By exposing process context and intelligence through a single API, Celonis ensures that AI agents can access the precise information needed for execution. 

In addition to these foundational tools, Celonis offers other AI-driven products, such as Copilot and the machine learning workbench. The main advantage, as Thomas pointed out, is Celonis’ ability to fuel any type of agent with highly relevant intelligence about the processes of the company that’s unique to that company.

This perspective on process intelligence aligns with the views of Nitin Chandel, group VP and India country manager at UKG, who shared his thoughts with AIM. “As organisations increasingly embrace AI agents to drive efficiency and agility, process intelligence has become essential.”

According to Chandel, PI offers the contextual understanding that AI agents need to execute tasks effectively and understand how work flows across systems, teams, and processes. He compared agents without this context to interns without training—fast but clueless. “With it, they become informed, proactive, and far more valuable.”

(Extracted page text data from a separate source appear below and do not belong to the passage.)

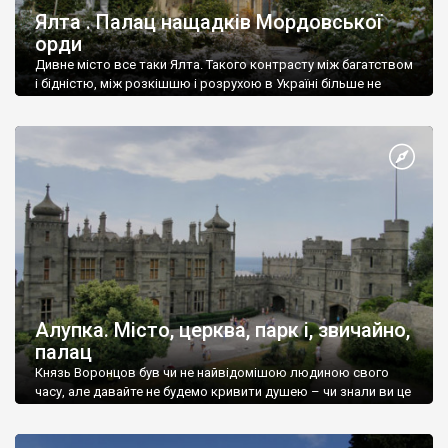
Ялта . Палац нащадків Мордовської
орди
Дивне місто все таки Ялта. Такого контрасту між багатством
і бідністю, між розкішшю і розрухою в Україні більше не
знайдеш.
Алупка. Місто, церква, парк і, звичайно,
палац
Князь Воронцов був чи не найвідомішою людиною свого
часу, але давайте не будемо кривити душею – чи знали ви це
прізвище до відвідин Алупки? Мабуть все таки ні.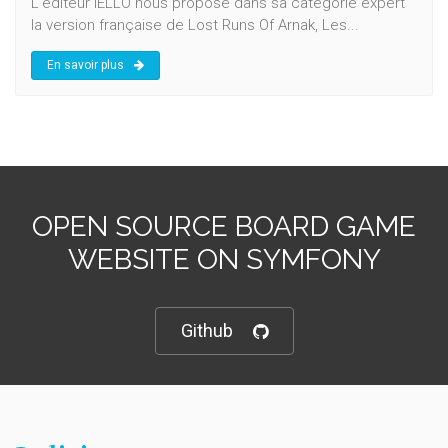
L'éditeur IELLO nous propose dans sa catégorie expert
la version française de Lost Runs Of Arnak, Les...
En savoir plus
OPEN SOURCE BOARD GAME
WEBSITE ON SYMFONY
Github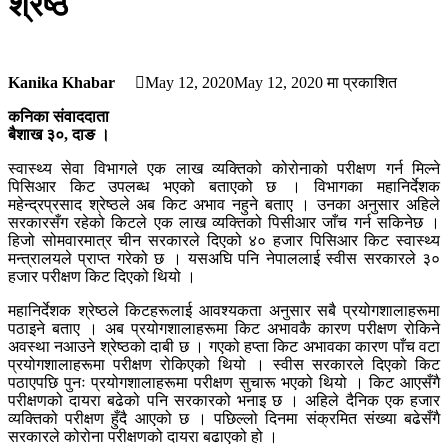
श्रेष्ठ
Kanika Khabar
May 12, 2020
May 12, 2020
मा प्रकाशित
कनिका संवाददाता
बैशाख ३०, दाङ ।
स्वास्थ्य सेवा विभागले एक लाख व्यक्तिको कोरोनाको परीक्षण गर्न मिल्ने
पिसिआर किट उपलब्ध भएको बताएको छ । विभागका महानिर्देशक
महेन्द्रप्रसाद श्रेष्ठले अब किट अभाव नहुने बताए । उनका अनुसार अहिले
सरकारसँग रहेको किटले एक लाख व्यक्तिको पिसीआर जाँच गर्न सकिनेछ ।
हिजो सोमवारमात्र चीन सरकारले दिएको ४० हजार पिसिआर किट स्वास्थ्य
मन्त्रालयले प्राप्त गरेको छ । यसअघि पनि नेपाललाई स्वीस सरकारले ३०
हजार परीक्षण किट दिएको थियो ।
महानिर्देशक श्रेष्ठले किटहरूलाई आवश्यकता अनुसार सबै प्रयोगशालाहरूमा
पठाइने बताए । अब प्रयोगशालाहरूमा किट अभावकै कारण परीक्षण रोकिने
अवस्था नआउने श्रेष्ठको दाबी छ । गएको हप्ता किट अभावका कारण पाँच वटा
प्रयोगशालाहरूमा परीक्षण रोकिएको थियो । स्वीस सरकारले दिएको किट
पठाएपछि पुनः प्रयोगशालाहरूमा परीक्षण सुचारू भएको थियो । किट आएसँगै
परीक्षणको दायरा बढेको पनि सरकारको भनाइ छ । अहिले दैनिक एक हजार
व्यक्तिको परीक्षण हुँदै आएको छ । पछिल्लो दिनमा संक्रमित संख्या बढेसँगै
सरकारले कोरोना परीक्षणको दायरा बढाएको हो ।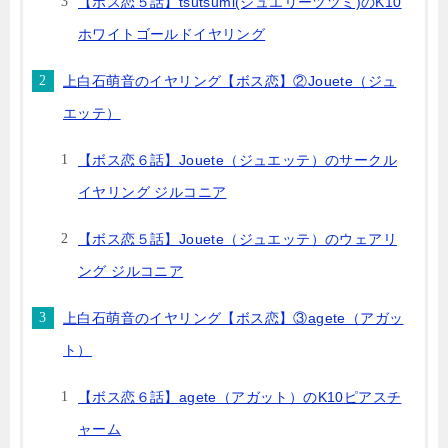
【ボス恋５話】tsutsumi(ジュエリーツツミ)のK10
ホワイトゴールドイヤリング
上白石萌音のイヤリング【ボス恋】②Jouete（ジュ
エッテ）
【ボス恋６話】Jouete（ジュエッテ）のサークル
イヤリング ジルコニア
【ボス恋５話】Jouete（ジュエッテ）のウェアリ
ング ジルコニア
上白石萌音のイヤリング【ボス恋】③agete（アガッ
ト）
【ボス恋６話】agete（アガット）のK10ピアスチ
ャーム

Furthermore, Leslie Joseph, principal analyst at Forrester, told AIM that process intelligence is the basis for operational governance. It enables organisations to monitor, audit and course correct agent behaviour—all essential elements of trust.

Who Needs It?

Global capability centres (GCCs) have evolved from operational support units into strategic hubs driving transformation, analytics, innovation, and value across global enterprises. However, this shift brings a new set of expectations: to deliver faster, leaner, and smarter operations, often powered by AI, across global functions, all while keeping costs and complexity in check.

Malhar Kamdar, chief customer officer at Celonis India, told AIM that “PI is the ‘connective tissue’ within an enterprise, integrating data from disparate systems—from ERPs and CRMs to other operational tools—to create a digital twin of the entire business operation.”

He further emphasised that while enterprise AI may be smart, it isn’t intelligent enough to understand the complete picture yet. “This is especially critical for India’s GCCs. They are running complex global processes across functions and time zones. And to optimise those workflows, companies need AI that truly understands how their business runs—not just what the data says, but why it matters.”

India has established itself as the epicentre of process excellence, largely due to the strength of its GCCs. These centres now serve over 150 global customers, including leading names such as Wells Fargo, Hitachi Energy, Reckitt, Alstom, Dell, Saint-Gobain, and Robert Bosch GmbH, among others.

Celonis’ innovation hub in Bengaluru, known as Celonis Garage, is at the forefront of supporting these GCCs. This hub is dedicated to accelerating AI-driven process optimisation for GCCs. By integrating Celonis’ process intelligence platform with AI, GCCs can swiftly identify inefficiencies, automate complex workflows, and optimise end-to-end business processes, enabling companies to stay competitive globally.

The synergy between AI and PI is rapidly gaining traction across industries within the GCC landscape.

“India is our future. And we think Celonis and India are like a match made in heaven,” Rinke concluded, hinting at significant investments planned in India in the upcoming months.